Sur le fond des dossiers du gouvernement, la tension monte entre Rachida Dati et la magistrature. Les relations entre Rachida Dati et la magistrature s'enveniment en raison d'un double conflit sur la carte judiciaire et les mutations de procureurs.
(Le Monde) La Garde des Sceaux, première Française d'origine maghrébine nommée dans un ministère régalien, emblème de "l'ouverture" voulue par Nicolas Sarkozy, maintient contre vents et marées ses projets controversés. Quasi-constante depuis son arrivée place Vendôme, la tension avec les juges a monté d'un cran avec l'annonce lundi d'une grève du monde judiciaire, démarche rarissime dans ce corps, qui devrait rassembler magistrats, personnels de justice et sans doute avocats le 29 novembre. La protestation contre la réforme de la carte judiciaire enfle à droite, à gauche et dans les palais de justice au fur et à mesure que la ministre égrène les annonces de fermeture de tribunaux au long d'un "tour de France" des juridictions.
Les opposants à la réforme contestent toute logique à ces "coups de gomme" sur la carte judiciaire qui, selon eux, ne résoudront pas les dysfonctionnements d'un système qui est, relativement à la richesse nationale, le plus pauvre en crédits en Europe. Sur Europe 1 mardi, Rachida Dati a maintenu qu'elle mènerait à bien avant les élections municipales
le dossier, qui devrait aboutir à la suppression d'environ 200 tribunaux d'instance et d'une vingtaine de tribunaux de grande instance.
"La réforme de la carte judiciaire, tout le monde est d'accord pour la faire. La justice ne peut pas fonctionner comme elle fonctionnait en 1958", a-t-elle prononcé, dans un habituel ton populiste.
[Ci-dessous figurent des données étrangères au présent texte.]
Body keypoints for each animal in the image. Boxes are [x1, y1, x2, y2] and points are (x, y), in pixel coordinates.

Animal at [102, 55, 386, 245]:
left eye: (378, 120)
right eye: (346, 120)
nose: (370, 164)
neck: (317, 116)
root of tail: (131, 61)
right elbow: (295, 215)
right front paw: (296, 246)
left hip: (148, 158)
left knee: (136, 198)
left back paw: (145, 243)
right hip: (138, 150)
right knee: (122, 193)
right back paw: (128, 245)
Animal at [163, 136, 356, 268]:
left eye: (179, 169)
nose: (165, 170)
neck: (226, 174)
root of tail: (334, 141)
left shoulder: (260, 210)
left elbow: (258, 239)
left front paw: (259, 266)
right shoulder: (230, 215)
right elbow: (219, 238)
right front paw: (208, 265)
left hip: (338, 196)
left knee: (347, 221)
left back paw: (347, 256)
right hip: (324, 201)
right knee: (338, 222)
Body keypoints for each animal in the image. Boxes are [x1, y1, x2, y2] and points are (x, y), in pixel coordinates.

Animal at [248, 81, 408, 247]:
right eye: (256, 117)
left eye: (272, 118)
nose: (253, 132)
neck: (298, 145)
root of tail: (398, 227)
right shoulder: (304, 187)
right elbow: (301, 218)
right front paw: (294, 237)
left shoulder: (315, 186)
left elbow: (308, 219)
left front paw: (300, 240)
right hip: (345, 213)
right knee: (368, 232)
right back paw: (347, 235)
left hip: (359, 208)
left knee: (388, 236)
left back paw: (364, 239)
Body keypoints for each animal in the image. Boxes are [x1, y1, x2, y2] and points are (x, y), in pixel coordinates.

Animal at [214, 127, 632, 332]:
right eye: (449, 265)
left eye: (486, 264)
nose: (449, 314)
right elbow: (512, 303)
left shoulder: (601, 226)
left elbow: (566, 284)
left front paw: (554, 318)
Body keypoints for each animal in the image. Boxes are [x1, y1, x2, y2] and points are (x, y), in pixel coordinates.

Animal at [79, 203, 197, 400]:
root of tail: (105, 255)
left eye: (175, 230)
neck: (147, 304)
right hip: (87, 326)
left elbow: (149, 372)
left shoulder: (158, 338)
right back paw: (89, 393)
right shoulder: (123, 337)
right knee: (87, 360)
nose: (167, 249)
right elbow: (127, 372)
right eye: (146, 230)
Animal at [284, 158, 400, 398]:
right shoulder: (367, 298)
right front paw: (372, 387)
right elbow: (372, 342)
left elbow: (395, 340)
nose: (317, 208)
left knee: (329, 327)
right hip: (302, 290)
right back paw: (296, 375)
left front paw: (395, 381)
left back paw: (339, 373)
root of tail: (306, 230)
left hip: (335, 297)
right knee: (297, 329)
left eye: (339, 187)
Ton en décalage avec la réalité d'un ministère sans crédits et sans moyens, et que l'on accuse hypocritement de laxisme et d'inefficacité.
Autre pomme de discorde, le projet de mutation du procureur général d'Agen, Bernard Blais, à la Cour de cassation, est maintenu par la ministre malgré l'avis défavorable rendu lundi par le Conseil supérieur de la magistrature (CSM), l'opposition de l'intéressé et des syndicats de magistrats.
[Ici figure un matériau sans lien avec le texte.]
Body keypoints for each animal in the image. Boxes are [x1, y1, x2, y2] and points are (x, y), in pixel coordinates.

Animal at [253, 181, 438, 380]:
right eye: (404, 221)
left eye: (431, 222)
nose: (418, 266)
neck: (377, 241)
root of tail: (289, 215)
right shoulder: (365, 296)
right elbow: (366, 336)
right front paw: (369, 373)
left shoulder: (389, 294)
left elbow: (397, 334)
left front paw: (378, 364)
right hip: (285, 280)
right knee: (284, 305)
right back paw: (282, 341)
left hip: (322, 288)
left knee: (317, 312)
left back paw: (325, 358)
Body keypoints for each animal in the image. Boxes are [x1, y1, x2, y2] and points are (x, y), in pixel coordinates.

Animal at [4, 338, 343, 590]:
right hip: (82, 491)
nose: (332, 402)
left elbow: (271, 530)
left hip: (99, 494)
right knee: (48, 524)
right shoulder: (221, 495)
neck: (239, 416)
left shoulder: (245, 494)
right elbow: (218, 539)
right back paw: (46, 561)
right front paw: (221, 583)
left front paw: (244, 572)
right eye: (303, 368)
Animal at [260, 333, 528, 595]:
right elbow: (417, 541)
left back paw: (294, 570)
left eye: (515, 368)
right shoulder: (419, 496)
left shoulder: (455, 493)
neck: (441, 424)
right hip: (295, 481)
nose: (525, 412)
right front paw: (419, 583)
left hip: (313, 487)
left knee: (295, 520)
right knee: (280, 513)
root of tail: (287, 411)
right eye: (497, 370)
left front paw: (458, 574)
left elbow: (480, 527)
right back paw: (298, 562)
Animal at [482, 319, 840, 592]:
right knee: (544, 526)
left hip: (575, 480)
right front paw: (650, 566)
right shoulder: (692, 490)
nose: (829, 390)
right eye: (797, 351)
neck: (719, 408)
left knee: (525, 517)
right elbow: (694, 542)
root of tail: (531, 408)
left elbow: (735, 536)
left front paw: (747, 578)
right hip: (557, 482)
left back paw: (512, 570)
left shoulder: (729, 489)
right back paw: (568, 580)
"Il est important de renouveler les postes de haute responsabilité et puis de féminiser", a-t-elle précisé, dans un nouveau discours jusqu'au-boutiste. Bernard Blais, à huit mois de la retraite, refuse son déplacement forcé. Il va saisir le Conseil d'Etat.
Les syndicats de magistrats estiment que la démarche du Garde des Sceaux est illégale au regard notamment du statut général d'indépendance de la magistrature. Par ailleurs, selon eux, les procureurs généraux, s'ils sont nommés en conseil des ministres, ne peuvent être déplacés de force que "dans l'intérêt du service", et non pour des raisons idéologiques de prise de pouvoir de l'exécutif sur le judiciaire.

D'autres projets de réforme entretiennent également le contentieux entre les juges et la place Vendôme, notamment celui qui entend permettre la comparution en justice des malades psychiatriques et celui qui veut rendre possible un enfermement à vie après la prison pour les criminels les plus graves.
En résumé, le crédit de Rachida Dati, Garde des Sceaux, et super-procureur de la république, semble bien entamé.
Elle compte sur l'élection municipale parisienne pour se relancer et pouvoir aborder des réformes pénales plus restrictives.... ou plus "modernes", dirait-on dans les médias de la sarkozie.